Nadav Elituv continues, “Our focus on Gocart.city, Grocery Originals, and Cuore Food Services continue to improve our sales. A new university partnership has just ordered 600 – $50 vouchers for their students to receive their groceries from Gocart.city demonstrating the value of our programs.”
Two Hands Corporation, (OTC Pink: TWOH) is a food distribution company through three on-demand food brands, Gocart.City, Grocery Originals, and Cuore Food Services. It has recently seen rapid growth, including orders in October exceeded all orders in the company’s prior quarter.
Just Eat Takeaway.com (Nasdaq:GRUB) owns and manages food delivery websites, including the well known Grubhub online restaurant delivery service.
In short, GRUB connects consumers and restaurants through its platform in European countries and Israel. It offers consumers a wide variety of food choice.
Just Eat Takeaway.com (Nasdaq:GRUB) recently announced that it is deploying Yandex Self-Driving Group’s robot delivery technology, also called rovers, on the University of Arizona’s campus. This will be the second campus rolling out this delivery option from Grubhub and Yandex this fall, following Ohio State University.
More than 35,000 Wildcats will be able to order their favorite foods from on-campus dining locations – including IQ Fresh, Einstein Bros Bagels, On Deck Deli and Sabor – via the Grubhub app and have it delivered by one of the rovers. Yandex’s third-generation robots autonomously navigate pavements, campus crosswalks and pedestrian areas at speeds between 3 to 5 miles per hour during daytime and after dark and in various weather conditions, including rain, wind and heat. The rovers operate seven days a week, and students can request delivery to popular locations on campus including the dormitories, Main and Weaver library, McKale Center and more.

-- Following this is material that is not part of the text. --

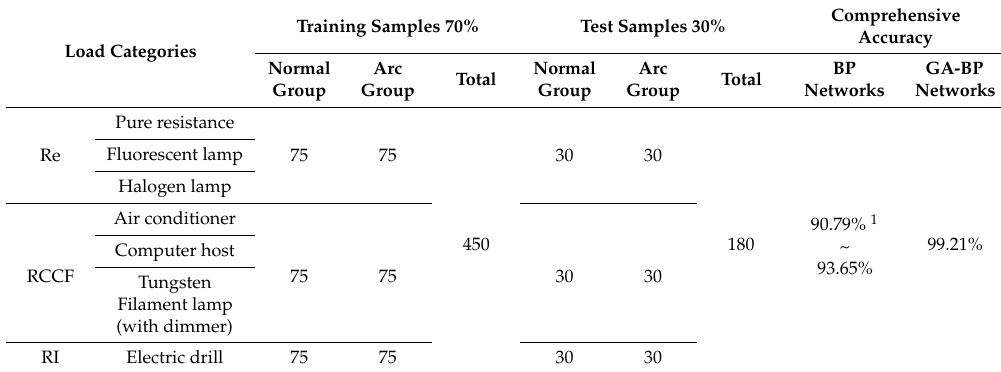
Table 7. Fault arc identification results.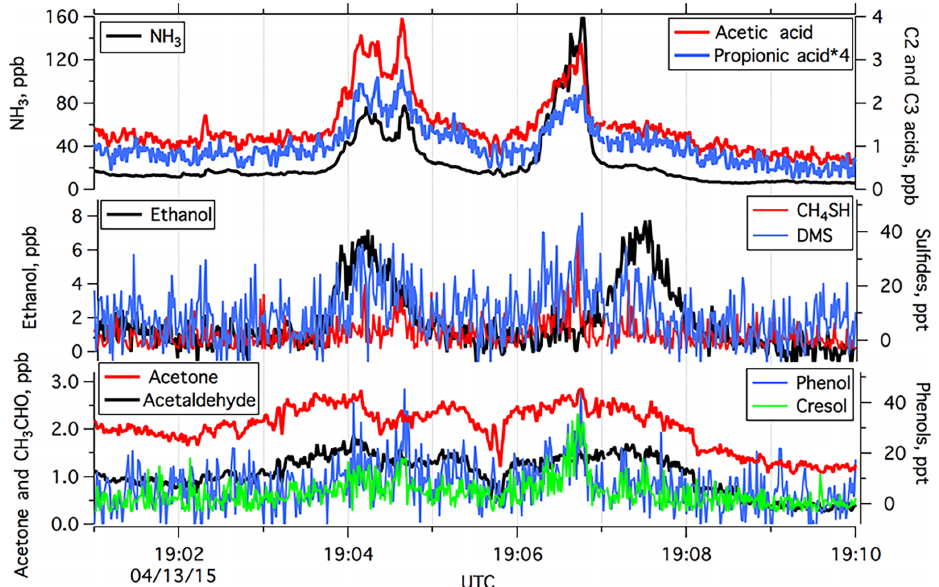
Figure 6. Time series of NH 3 and various VOC species of two agricultural plumes measured from NOAA WP-3D on 13 April 2015 during the SONGNEX campaign.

“We’ve been working with the University of Arizona’s dining team on efforts that drive the dining experience forward for the last eight years – from rolling out on-campus pickup and delivery to smart food lockers and our Ultimate ordering technology,” said Travis Price, senior manager, strategic partnerships at Grubhub. “The deployment of this robot delivery technology is an exciting way we’re providing innovative solutions to our partners, and we look forward to continuing to support the university’s dining operations.”
The stock has suffered a bit of late, with shares of GRUB taking a hit in recent action, down about -8% over the past week.
Just Eat Takeaway.com (Nasdaq:GRUB) managed to rope in revenues totaling $1.8B in overall sales during the company’s most recently reported quarterly financial data — a figure that represents a rate of top line growth of 885.7%, as compared to year-ago data in comparable terms. In addition, the company has a strong balance sheet, with cash levels exceeding current liabilities ($1.5B against $1.2B).
Other key names in the Delivery space include Uber Technologies Inc. (NYSE:UBER), Lyft Inc. (Nasdaq:LYFT), and DoorDash Inc. (NYSE:DASH).